Cathedral Church of St. Luke
Dec. 16, 2018
by Christopher Hyde
The Renaissance Voices Christmas concert has long been the highlight of the season for those looking for that still, small voice amidst the hyperbole and commercialization. This year’s programs, two concerts Saturday and Sunday at the Cathedral Church of St. Luke, were no exception. As a bonus they included a new work by director Harold Stover: “For Christmas Day,” setting verses by Bishop Joseph Hall (1574-1656).
In style and content it belongs to the same family as the early works in which the a cappella choir excels and seems to have been written especially for them. The polyphonic voices, however, converge on some fascinating perfect intervals that would never have occurred to Palestrina ((1525-1594) but give the work an exquisite touch of dissonance. It received a standing ovation from the large audience Sunday at St. Luke’s. (The ushers ran out of programs.)
Three other contemporary works appeared on the program, the first of which was a companion piece to an early plainsong, “Conditor alme siderum,” by Italian composer Carlotta Ferrari (b. 1975).
“The Shepherds sing, and shall I silent be?,“ by American composer Tom Mueller (b. 1985), was a devoted setting of verses by George Herbert (1593-1633), which were first read aloud by Kirk Read.

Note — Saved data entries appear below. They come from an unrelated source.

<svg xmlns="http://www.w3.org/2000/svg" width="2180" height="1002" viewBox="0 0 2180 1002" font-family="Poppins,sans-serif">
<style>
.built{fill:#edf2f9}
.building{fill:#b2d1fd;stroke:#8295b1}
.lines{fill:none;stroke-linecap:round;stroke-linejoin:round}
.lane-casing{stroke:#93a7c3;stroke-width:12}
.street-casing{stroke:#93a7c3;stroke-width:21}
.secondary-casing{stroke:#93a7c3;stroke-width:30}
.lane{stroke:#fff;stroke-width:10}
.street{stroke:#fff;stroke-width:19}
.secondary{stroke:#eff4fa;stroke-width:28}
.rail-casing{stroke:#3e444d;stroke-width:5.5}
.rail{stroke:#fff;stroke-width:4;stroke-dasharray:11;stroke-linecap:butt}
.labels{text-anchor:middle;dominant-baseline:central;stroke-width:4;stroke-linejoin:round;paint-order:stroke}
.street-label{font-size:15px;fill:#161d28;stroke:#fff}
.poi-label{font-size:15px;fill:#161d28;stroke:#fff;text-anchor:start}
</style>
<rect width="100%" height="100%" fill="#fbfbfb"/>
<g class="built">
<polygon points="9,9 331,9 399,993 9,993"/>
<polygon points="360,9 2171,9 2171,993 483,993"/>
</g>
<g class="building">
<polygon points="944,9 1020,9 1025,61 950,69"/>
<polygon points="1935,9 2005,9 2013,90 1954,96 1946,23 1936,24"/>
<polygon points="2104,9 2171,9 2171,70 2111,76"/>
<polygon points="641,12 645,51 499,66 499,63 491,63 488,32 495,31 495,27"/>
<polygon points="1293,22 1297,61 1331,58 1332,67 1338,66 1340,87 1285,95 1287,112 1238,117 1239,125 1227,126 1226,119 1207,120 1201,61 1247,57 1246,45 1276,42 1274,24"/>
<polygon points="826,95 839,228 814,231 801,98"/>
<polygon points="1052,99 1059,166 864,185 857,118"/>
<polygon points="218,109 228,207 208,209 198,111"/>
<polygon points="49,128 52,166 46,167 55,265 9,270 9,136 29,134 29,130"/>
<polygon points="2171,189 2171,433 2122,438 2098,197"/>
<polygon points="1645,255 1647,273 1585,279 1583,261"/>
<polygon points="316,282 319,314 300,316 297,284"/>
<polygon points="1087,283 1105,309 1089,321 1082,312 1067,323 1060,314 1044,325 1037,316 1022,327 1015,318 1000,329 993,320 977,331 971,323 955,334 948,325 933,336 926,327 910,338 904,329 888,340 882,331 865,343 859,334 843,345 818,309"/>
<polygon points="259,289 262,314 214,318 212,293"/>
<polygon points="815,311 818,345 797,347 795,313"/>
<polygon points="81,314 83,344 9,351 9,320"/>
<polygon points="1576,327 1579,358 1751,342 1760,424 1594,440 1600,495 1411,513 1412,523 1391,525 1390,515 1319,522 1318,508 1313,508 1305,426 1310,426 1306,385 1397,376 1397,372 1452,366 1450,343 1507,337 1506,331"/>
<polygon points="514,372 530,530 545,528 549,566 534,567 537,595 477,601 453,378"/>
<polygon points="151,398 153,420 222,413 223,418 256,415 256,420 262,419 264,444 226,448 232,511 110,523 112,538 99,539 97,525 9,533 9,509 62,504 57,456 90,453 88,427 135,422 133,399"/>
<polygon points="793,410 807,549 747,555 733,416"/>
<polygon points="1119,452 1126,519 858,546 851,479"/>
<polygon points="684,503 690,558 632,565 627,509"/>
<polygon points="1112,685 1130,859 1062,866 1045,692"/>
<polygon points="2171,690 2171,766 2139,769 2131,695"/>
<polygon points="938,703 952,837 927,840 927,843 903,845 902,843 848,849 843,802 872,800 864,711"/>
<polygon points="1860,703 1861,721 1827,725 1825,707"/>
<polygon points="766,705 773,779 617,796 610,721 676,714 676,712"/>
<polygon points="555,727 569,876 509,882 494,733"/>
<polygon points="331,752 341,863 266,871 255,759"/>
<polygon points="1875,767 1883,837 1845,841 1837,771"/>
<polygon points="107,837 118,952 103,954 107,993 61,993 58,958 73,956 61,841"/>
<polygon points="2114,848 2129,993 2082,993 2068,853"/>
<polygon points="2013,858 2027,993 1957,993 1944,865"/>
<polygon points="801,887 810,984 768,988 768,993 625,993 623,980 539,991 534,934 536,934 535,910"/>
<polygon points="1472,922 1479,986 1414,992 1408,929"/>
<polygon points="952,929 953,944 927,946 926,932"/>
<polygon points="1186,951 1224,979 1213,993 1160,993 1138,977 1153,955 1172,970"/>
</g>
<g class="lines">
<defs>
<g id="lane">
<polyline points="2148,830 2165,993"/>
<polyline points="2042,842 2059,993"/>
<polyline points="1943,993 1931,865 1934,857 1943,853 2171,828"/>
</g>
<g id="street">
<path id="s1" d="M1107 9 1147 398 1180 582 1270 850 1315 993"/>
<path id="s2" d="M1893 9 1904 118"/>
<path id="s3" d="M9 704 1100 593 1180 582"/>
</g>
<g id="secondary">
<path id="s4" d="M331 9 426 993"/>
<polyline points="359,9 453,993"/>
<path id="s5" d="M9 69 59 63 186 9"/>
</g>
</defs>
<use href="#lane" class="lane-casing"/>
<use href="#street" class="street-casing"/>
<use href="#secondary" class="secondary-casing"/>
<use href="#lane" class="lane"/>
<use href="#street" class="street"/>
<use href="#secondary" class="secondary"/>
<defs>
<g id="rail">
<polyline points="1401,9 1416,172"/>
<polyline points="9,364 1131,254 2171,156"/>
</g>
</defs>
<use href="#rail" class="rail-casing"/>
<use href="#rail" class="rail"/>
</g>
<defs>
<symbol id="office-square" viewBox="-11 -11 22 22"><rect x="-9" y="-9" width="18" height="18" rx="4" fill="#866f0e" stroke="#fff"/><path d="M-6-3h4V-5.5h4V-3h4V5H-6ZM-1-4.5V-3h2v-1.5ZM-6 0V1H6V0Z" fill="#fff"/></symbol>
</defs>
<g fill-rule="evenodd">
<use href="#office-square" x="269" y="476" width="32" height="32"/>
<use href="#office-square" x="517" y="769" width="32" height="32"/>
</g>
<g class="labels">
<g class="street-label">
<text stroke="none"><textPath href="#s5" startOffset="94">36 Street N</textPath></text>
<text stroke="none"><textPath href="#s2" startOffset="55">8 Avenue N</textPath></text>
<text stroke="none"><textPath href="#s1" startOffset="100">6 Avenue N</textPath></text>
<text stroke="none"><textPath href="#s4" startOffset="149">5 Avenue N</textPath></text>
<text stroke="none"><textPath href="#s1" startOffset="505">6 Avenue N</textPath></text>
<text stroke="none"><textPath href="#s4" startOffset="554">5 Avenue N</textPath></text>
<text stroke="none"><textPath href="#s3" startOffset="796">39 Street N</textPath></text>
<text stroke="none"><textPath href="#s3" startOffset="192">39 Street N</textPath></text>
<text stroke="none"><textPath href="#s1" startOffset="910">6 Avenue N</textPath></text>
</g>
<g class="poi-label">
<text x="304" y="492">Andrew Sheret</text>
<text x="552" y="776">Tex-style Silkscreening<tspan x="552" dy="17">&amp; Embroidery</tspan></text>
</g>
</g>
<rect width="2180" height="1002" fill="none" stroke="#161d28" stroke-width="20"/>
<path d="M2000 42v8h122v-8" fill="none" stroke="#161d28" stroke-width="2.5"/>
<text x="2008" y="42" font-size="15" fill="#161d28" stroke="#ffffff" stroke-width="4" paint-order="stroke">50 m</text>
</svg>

I found the sung version of Psalm 23 (“The Lord is my Shepherd…”) by Patricia Van Ness (b. 1951) of Cambridge (Mass.), less effective than some of her earlier works performed by the choir in previous concerts. It is part of a project to musik all 150 Psalms. She would be advised to use the King James versions, which are poetry, instead of the wooden, pedantic and condescending translations of the Revised Standard Bible.
The spoken selections this year were outstanding, including Yeats’ horrifying “The Second Coming,” read by Bernie Horowitz, E.B. White’s “Christmas Wishes” by Woody Howard and Steve Ryan, the aforementioned “The Shepherds Sing,” and Christina Rosetti’s “A Christmas Carol, read by Sarah Potter.
The choir continued its exploration of Neun Advent-Motetten, by Josef Rheinberger (1839-1901), which should be heard more often around this time of year.
About the Renaissance Voices performance of works by Palestrina, Francesco Soriano (c.1548-1621), and Andrea Gabrieli (1532-1585) there is little to say. except that they filled the cathedral with glorious sound up to its vaulted ceiling, just as the composers intended.